BLIND GUARDIAN「AT THE EDGE OF TIME」(2010)

  • 2012/04/24(火) 00:00:00

AT THE EDGE OF TIME
【No.325】
★★(2011)

BLIND GUARDIANというジャンル」を築き上げたと言っても過言ではないジャーマンメタル界の重鎮が4年振りに発表した9作目。バンドの大きな特徴でもある綿密に作り込まれたサウンドを徹底的に追求した7th「A NIGHT AT THE OPERA」(2002)は個人的にあまり好きになれませんでしたが、前作「A TWIST IN THE MYTH」(2006)はBLIND GUARDIANにしては薄味ながらも多様性を感じさせる作風で僕は好意的に受け止めていました。そんな2枚のアルバムに続く本作は6th「NIGHTFALL IN MIDDLE-EARTH」(1998)までの作品群で積み上げてきた「緻密でスケールの大きい曲調」「前のめりな疾走感」「楽曲に山場を生み出すクワイア」「フォーキーで吟遊詩人的な世界観」といったBLIND GUARDIANサウンドをきっちり提示してくれているので安心して聴けるアルバムだと思います。余談ですが、このバンドは6th以降4作品連続でFIFAワールドカップ開催イヤーにアルバムをリリースしていますね。

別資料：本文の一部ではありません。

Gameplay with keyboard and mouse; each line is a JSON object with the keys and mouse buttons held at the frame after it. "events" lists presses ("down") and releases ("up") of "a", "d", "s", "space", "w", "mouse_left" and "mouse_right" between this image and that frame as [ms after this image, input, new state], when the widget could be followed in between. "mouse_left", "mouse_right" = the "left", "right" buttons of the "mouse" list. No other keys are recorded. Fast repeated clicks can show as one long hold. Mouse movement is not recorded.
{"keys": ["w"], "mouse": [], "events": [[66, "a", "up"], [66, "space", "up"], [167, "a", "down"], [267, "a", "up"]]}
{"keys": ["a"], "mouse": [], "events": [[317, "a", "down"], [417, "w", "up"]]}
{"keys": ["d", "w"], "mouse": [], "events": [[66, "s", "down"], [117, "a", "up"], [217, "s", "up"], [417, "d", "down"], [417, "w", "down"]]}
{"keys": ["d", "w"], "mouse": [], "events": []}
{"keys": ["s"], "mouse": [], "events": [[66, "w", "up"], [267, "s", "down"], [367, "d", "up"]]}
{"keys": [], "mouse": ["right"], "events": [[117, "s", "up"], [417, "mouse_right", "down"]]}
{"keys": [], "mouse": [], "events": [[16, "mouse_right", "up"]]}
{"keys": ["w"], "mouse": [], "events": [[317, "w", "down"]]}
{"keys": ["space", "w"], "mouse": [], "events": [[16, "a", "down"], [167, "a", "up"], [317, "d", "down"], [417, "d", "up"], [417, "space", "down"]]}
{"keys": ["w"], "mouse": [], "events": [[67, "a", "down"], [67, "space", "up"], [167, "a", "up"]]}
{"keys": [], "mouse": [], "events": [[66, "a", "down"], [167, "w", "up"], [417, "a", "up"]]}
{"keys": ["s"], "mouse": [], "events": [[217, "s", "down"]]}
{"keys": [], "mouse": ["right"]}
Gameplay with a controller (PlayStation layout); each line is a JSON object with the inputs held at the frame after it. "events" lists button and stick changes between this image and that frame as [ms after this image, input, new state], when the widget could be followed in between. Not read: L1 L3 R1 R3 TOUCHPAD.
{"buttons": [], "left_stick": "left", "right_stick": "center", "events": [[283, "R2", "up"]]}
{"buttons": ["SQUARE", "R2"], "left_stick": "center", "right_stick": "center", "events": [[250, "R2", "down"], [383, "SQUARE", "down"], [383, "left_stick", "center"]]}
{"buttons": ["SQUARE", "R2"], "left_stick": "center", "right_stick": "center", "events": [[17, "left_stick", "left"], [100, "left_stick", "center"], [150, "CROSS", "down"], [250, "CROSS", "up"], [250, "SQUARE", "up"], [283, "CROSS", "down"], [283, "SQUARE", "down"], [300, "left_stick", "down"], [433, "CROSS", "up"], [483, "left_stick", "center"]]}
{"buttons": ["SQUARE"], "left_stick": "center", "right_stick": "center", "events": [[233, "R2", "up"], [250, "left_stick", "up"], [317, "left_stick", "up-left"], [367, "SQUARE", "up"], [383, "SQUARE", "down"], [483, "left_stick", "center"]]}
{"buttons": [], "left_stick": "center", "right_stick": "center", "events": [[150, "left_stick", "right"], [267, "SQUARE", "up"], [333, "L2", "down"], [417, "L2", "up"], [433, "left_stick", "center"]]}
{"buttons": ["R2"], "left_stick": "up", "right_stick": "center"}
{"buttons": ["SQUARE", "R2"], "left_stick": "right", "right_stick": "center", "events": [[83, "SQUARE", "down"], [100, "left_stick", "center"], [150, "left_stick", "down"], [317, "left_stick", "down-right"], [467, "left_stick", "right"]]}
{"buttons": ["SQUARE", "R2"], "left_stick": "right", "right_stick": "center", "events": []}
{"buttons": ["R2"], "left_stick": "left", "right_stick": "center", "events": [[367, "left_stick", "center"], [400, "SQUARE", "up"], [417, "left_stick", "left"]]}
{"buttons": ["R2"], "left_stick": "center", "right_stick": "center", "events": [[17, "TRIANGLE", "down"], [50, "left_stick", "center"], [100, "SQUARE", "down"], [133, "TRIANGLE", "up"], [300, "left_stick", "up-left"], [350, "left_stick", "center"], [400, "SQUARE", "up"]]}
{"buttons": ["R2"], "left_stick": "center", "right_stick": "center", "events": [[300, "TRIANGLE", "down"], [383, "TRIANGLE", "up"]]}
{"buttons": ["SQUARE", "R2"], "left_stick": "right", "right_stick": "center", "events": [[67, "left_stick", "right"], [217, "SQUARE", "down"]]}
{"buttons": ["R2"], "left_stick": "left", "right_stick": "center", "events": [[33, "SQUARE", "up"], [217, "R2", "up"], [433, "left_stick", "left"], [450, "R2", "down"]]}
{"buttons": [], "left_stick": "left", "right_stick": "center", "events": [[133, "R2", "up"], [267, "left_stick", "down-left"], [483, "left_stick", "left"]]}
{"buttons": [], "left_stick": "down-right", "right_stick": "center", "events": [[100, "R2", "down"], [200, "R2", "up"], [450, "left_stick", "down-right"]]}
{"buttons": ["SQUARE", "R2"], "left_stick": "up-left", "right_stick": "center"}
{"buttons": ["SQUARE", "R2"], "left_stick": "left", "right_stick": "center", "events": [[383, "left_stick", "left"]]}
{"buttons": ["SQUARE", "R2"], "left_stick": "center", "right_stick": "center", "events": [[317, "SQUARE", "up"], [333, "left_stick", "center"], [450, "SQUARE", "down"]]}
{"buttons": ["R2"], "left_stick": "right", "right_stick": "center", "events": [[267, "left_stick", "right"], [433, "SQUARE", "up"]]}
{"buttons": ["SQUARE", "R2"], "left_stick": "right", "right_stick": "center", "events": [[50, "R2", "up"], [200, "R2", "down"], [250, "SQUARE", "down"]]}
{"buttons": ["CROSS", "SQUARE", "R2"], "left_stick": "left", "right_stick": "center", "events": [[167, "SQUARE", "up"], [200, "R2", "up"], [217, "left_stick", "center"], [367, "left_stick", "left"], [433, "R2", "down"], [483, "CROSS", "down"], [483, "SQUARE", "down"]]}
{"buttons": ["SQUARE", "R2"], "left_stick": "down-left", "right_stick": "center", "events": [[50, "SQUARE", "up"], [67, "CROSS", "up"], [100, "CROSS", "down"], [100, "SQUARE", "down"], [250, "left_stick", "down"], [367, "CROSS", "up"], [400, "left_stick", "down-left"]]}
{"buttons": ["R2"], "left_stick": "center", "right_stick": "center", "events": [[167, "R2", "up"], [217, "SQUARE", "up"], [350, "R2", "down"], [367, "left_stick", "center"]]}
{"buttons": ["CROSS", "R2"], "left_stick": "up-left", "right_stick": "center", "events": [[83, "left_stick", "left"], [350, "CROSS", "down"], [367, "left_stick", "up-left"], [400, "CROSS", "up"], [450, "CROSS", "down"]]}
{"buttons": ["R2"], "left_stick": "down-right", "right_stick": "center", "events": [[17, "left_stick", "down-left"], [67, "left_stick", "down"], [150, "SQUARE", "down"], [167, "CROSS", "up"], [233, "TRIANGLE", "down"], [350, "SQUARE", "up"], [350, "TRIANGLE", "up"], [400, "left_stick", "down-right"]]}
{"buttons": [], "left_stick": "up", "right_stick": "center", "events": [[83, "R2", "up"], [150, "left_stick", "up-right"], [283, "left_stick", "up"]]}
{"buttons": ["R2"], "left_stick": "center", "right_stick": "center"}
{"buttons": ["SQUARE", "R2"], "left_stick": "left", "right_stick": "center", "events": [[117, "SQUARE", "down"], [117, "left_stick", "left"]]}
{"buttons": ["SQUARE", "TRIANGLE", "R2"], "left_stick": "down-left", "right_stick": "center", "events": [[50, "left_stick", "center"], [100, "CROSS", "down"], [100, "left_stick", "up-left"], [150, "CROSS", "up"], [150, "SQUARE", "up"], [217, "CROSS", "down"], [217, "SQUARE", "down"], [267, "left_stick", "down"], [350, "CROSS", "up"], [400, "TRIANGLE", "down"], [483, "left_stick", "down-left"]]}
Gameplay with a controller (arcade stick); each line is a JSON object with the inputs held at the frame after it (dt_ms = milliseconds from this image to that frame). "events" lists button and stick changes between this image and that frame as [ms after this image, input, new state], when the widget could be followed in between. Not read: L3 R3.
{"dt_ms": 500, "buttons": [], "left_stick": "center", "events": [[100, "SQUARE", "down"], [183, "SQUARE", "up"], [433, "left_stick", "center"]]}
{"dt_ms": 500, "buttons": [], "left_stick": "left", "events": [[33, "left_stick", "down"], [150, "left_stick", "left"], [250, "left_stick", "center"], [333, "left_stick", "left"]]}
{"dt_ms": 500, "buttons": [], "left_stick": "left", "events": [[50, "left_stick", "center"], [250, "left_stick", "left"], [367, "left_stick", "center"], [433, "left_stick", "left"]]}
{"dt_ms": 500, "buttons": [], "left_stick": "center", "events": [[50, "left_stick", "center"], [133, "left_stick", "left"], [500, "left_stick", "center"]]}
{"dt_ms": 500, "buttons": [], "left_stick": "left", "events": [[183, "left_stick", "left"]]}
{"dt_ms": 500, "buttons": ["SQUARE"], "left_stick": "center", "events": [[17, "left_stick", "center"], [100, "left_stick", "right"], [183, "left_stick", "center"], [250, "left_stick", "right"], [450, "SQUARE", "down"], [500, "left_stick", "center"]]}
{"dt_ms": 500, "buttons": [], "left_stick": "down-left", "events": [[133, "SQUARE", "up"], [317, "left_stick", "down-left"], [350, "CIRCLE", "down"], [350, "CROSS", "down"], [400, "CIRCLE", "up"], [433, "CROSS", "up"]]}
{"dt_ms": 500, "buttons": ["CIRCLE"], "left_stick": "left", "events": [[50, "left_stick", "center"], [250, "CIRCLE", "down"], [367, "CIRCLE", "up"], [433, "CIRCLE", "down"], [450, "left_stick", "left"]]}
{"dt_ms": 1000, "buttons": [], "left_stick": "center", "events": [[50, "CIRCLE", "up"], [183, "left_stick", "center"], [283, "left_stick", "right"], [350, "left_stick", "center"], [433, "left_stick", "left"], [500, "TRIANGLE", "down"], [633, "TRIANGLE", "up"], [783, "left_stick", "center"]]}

意外にも初めてオーケストラとの共演を果たした①Sacred Worldsはいかにも今のBLIND GUARDIANらしい9分の長編で、このまま近作に似た壮大な音世界を展開していくのかと思いきや、続く②Tanelorn(Into The Fire)では一転してバンド初期の衝動性を取り戻したメタリックチューンを聴かせてくれます。そんな突進系スピードナンバーは②のみならず④Ride Into Obsession、⑨A Voice In The Dark等も収録されていて、中でも⑨がMirror Mirrorに代表される過去の名曲群を一瞬思い出させてくれるほど強力だというのが嬉しい。今やこういったストレートなメタル曲はBLIND GUARDIANの本道ではなくなっていると頭ではわかっていても、やはりこの手の楽曲が僕は好きなんですよね。そんなメタルサイドの楽曲の合間にはバンドが持つ「静」の魅力を堪能させてくれる民謡調⑤Curse My Name、BLIND GUARDIANらしさに満ち溢れたミドル⑥Valkyriesなどを挟んで緩急をつけ、本編ラストには①同様にオーケストラサウンドをフィーチュアした大作⑩Wheel Of Timeを持ってくるというアルバム構成も良いですね。

Hansi Kursch(Vo)によるとアルバムの基本的なアイディアは4作目の「SOMEWHERE FAR BEYOND」(1992)と関連しているようで、確かに作品そのものからは似た雰囲気を感じ取ることはできるのですが、バンドの代表作でもある名盤4thと比べると本作はメロディのフックが弱く印象の薄い1枚と言わざるを得ません。音楽的特徴は紛れもなくBLIND GUARDIANだし、印象的な場面はあるものの僕が最も惹かれていた「熱いクサメロ」というバンドの持ち味が魅力薄だというのが残念。本作でも孤高の世界観を繰り広げている辺りは流石ながら、90年代にバンドが作り上げた名作群に比べると「耳に残るメロディの少なさ」が感じられてしまうんですよね。ちなみに僕が持っている国内盤はボーナストラックとして⑤と⑥の別バージョンが収録しているのに対して、輸入盤ではバージョン違い2曲、カバー1曲とデモ音源3曲に加えてPVとスタジオ・ドキュメンタリーを収録した2枚組仕様も存在しているようです。